Teresa Ciabatti racconta quell'infanzia dorata che la perseguita sempre

Nel romanzo autobiografico "La più amata" la scrittrice rivive il rapporto con il potente padre e l'imprevista fine di un mondo fatato

Padre e figlia/Pixabay
Padre e figlia/Pixabay

La più amata è Teresa Ciabatti. Però, in realtà, lei non è la più amata. La questione è tutta lì, nell'essere la principessa di un padre autoritario, autorevole, il Professore, il primario del piccolo ospedale di provincia (Orbetello), il santo del paese, l'uomo che tira tutte le fila, e non solo della Maremma, visto che ha legami con la massoneria, Licio Gelli, i golpisti... Quella principessa, quella bambina così amata, è una vera principessa? E può restare tale, all'impatto con la realtà? No. La principessa dell'illusione infranta è Teresa Ciabatti, quarantaquattro anni, come si presenta lei stessa, più volte, nel corso del romanzo, La più amata appunto (pubblicato da Mondadori, e che forse sarà candidato allo Strega), una specie di lunga autoanalisi che passa attraverso la storia della sua famiglia.

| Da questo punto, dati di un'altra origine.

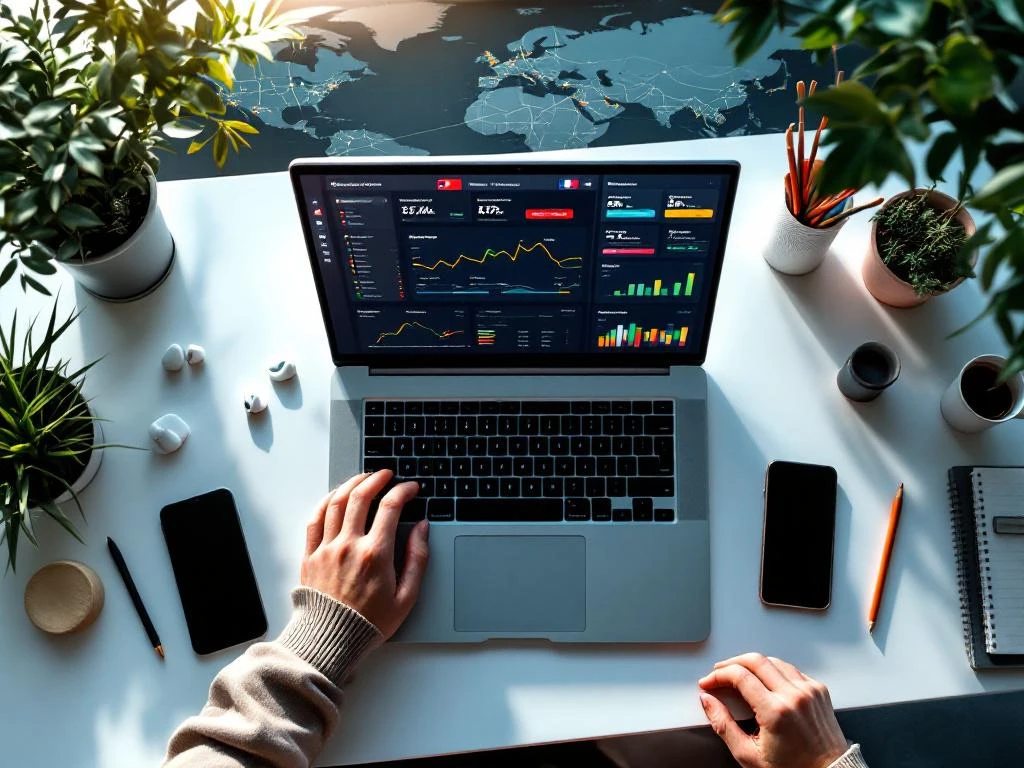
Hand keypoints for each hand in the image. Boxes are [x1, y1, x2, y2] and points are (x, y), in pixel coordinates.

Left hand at [300, 470, 429, 638]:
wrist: (331, 640)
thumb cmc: (369, 623)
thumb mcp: (406, 596)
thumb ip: (418, 559)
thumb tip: (422, 529)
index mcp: (375, 554)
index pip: (390, 506)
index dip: (403, 491)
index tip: (411, 488)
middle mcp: (349, 545)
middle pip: (361, 496)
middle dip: (377, 479)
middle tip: (387, 475)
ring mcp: (327, 548)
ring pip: (336, 502)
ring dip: (352, 484)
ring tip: (363, 478)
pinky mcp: (310, 555)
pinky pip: (315, 518)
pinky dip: (326, 501)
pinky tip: (335, 496)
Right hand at [698, 653, 847, 767]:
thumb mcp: (749, 756)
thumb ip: (723, 726)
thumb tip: (708, 702)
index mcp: (776, 711)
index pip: (739, 676)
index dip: (718, 676)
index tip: (709, 682)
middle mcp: (794, 696)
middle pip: (755, 660)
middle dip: (732, 663)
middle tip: (719, 672)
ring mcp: (809, 690)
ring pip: (773, 660)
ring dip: (752, 664)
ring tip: (740, 674)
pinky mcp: (818, 690)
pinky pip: (791, 669)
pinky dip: (774, 670)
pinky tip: (766, 679)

È la sua ossessione. A quarantaquattro anni, quando suo padre è morto da ventisei, sua madre da quattro e il suo fratello gemello (Gianni) praticamente non le rivolge la parola («tu per me non sei una sorella, dice, hai sempre pensato solo a te stessa») Teresa Ciabatti vuole scoprire perché sia una adulta così: «Egoista, superficiale, asociale». E ancora: «Donna incompiuta», «fallita di mezza età», «incapace di coltivare amore, di costruire rapporti di fiducia - prima o poi tradisco». E anche: «Non so prendermi cura di nessuno», «in quattro anni non ho mai accompagnato mia figlia a scuola», e poi quelle notti insonni in cui «conto quello che ho perso, e mi prende l'ira: sarei potuta essere miliardaria, super miliardaria, ma mio padre non ha voluto, è stata una scelta precisa».

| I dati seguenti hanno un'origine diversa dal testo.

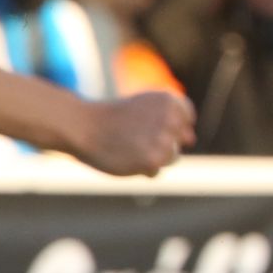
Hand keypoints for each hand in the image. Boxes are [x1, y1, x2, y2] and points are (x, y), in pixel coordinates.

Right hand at [73, 91, 194, 175]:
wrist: (81, 125)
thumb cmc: (113, 117)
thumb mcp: (145, 105)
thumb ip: (171, 117)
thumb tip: (191, 139)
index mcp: (170, 100)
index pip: (187, 119)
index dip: (166, 124)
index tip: (145, 122)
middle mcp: (171, 118)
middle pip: (181, 141)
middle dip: (161, 141)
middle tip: (134, 134)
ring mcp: (164, 140)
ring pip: (172, 158)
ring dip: (153, 157)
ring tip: (128, 146)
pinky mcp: (154, 160)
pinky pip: (155, 172)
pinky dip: (140, 169)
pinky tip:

La prima stesura del romanzo, confessa la scrittrice fra le mille altre cose, non funzionava. Per l'editor la voce era «troppo infantile». Le ha detto: «Come può una donna essere rimasta tanto indietro, ferma all'infanzia. Riscrivi, cerca la voce». La voce adulta è quella che scava nell'ossessione, ricerca fra le carte di famiglia, interroga i parenti, i pochi sopravvissuti, il fratello reticente, gli archivi della storia d'Italia: perché lui, il padre-Padreterno, Lorenzo Ciabatti, era gran maestro della Loggia di Firenze, «prescelto a vent'anni dalla massoneria di Siena per stringere rapporti col potere americano». Teresa Ciabatti, bambina, un giorno vola sul tappeto elastico nella villa di Gelli, ricorda ancora la Ferrari gialla in cortile. La principessa, la più amata, era l'alibi per gli incontri segreti. È stata anche, fino a un certo punto, la più amata davvero: quella che poteva chiedere a «papi» qualunque regalo, sognare un futuro speciale grazie a lui e al servilismo di chi lo circondava, toccare e addirittura provare, lei sola, l'anello del padre: l'anello del potere, ovviamente.

Lo spartiacque è il rapimento del padre, nella villa da sogno di Pozzarello, all'Argentario, la prima con una piscina privata in tutta la zona: allora la madre decide di tornarsene a Roma, coi figli. È l'unica volta in cui i bambini, Teresa e Gianni, vedano il padre piangere. Ma il punto è: che cosa è successo, che cosa ha fatto sì che Teresa Ciabatti, professione scrittrice, madre di Agata, veda la sua infanzia e la sua adolescenza come il terreno che l'ha resa la donna incompiuta di oggi (eppure così compiuta che l'analisi le è superflua, tanto ha già fatto tutto da sola...) e, soprattutto, i suoi genitori come la causa di tutti i suoi guai? «Qualcosa nella mia vita è andato storto» scrive. Non è che nella vita degli altri non succeda. Teresa Ciabatti lo sa. Sa che il dramma che cerca non c'è stato, che la colpa resta da attribuire. Sa che certi gesti da bambina viziata risultano irritanti, che i tormenti da adolescente possono renderla ridicola, che la pretesa superiorità sugli altri è assurda. Però li racconta.

Tutto il suo romanzo è giocato sull'ironia, dal punto di vista esistenziale e retorico: l'indagine in profondità, nella storia personale e nel dolore, nelle meschinità, nella vergogna, nella felicità è condotta con uno stile che sdrammatizza, astrae

il passato, confronta illusione e realtà. «Teresa Ciabatti, rassegnati, non sei tu la protagonista di questa storia, non sei protagonista di niente».

Non sarà stata la più amata, però Teresa Ciabatti non si è risparmiata.